Sous une forme beaucoup moins triviale, c’est tout à fait comme dans ce mystère du moyen âge où, pendant la crucifixion du Christ, on voyait au paradis le Père éternel dormant d’un profond sommeil, jusqu’au moment où un ange venait le tirer par sa manche bleue pour le rendre attentif aux abominations qui se perpétraient sur la terre. Cela n’empêche pas que dans le même recueil nous ne trouvions des chants où la notion de l’immensité de Dieu, de l’insignifiance de l’homme devant sa toute-puissance, et de la grande place qu’elle lui assigne néanmoins dans la création, s’exprime sous une forme si belle, si simple, si élevée, qu’elle est restée classique. Rien de plus naturel ni de plus exquis que ce psaume 8, qui ressemble au chant d’un pâtre contemplant pendant la nuit les splendeurs d’un ciel d’Orient.


« Éternel, notre Seigneur ! — Que ton nom est grand par toute la terre! — Ta magnificence s’étend par-dessus les cieux...

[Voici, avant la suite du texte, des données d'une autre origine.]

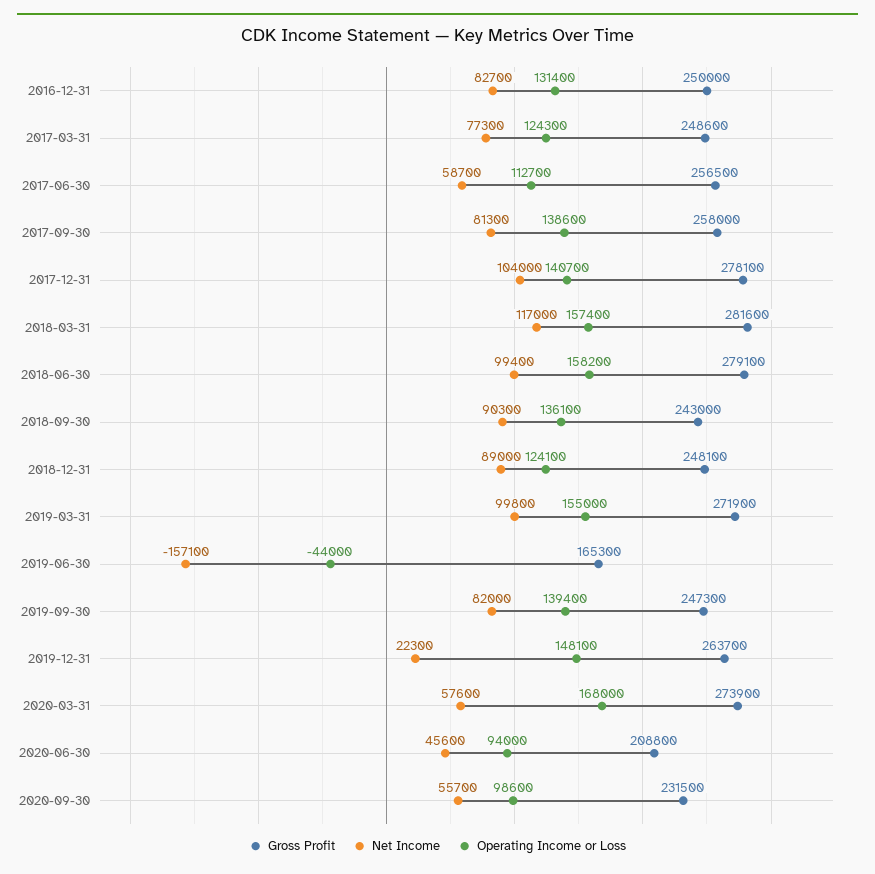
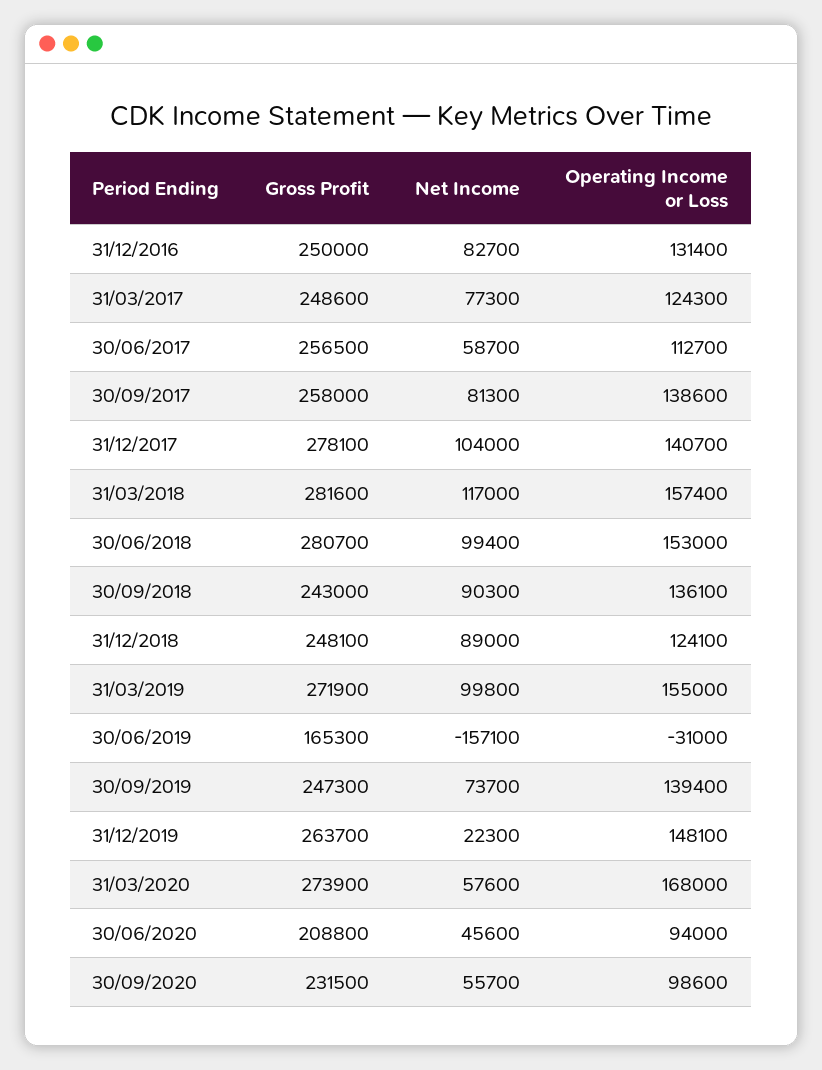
  {
    "Gross Profit": {
      "2016-12-31": 250000,
      "2017-03-31": 248600,
      "2017-06-30": 256500,
      "2017-09-30": 258000,
      "2017-12-31": 278100,
      "2018-03-31": 281600,
-     "2018-06-30": 279100,
+     "2018-06-30": 280700,
      "2018-09-30": 243000,
      "2018-12-31": 248100,
      "2019-03-31": 271900,
      "2019-06-30": 165300,
      "2019-09-30": 247300,
      "2019-12-31": 263700,
      "2020-03-31": 273900,
      "2020-06-30": 208800,
      "2020-09-30": 231500
    },
    "Net Income": {
      "2016-12-31": 82700,
      "2017-03-31": 77300,
      "2017-06-30": 58700,
      "2017-09-30": 81300,
      "2017-12-31": 104000,
      "2018-03-31": 117000,
      "2018-06-30": 99400,
      "2018-09-30": 90300,
      "2018-12-31": 89000,
      "2019-03-31": 99800,
      "2019-06-30": -157100,
-     "2019-09-30": 82000,
+     "2019-09-30": 73700,
      "2019-12-31": 22300,
      "2020-03-31": 57600,
      "2020-06-30": 45600,
      "2020-09-30": 55700
    },
    "Operating Income or Loss": {
      "2016-12-31": 131400,
      "2017-03-31": 124300,
      "2017-06-30": 112700,
      "2017-09-30": 138600,
      "2017-12-31": 140700,
      "2018-03-31": 157400,
-     "2018-06-30": 158200,
+     "2018-06-30": 153000,
      "2018-09-30": 136100,
      "2018-12-31": 124100,
      "2019-03-31": 155000,
-     "2019-06-30": -44000,
+     "2019-06-30": -31000,
      "2019-09-30": 139400,
      "2019-12-31": 148100,
      "2020-03-31": 168000,
      "2020-06-30": 94000,
      "2020-09-30": 98600
    }
  }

« Quand je vois tes cieux, l’œuvre de tes mains, — la lune et les étoiles que tu y as placées, — qu’est-ce que l’homme pour que tu penses à lui? — Qu’est-ce que le mortel pour que tu le regardes?

« Pourtant tu as fait de lui presque un dieu. — De gloire et d’honneur

  1. Ou Jehovah; mais il convient d’adopter désormais cette forme employée aujourd’hui par tous les hébraïsans sérieux, du nom « inexprimable, » à dessein défiguré par la vieille vocalisation rabbinique, et dont Jehovah est une prononciation certainement mauvaise.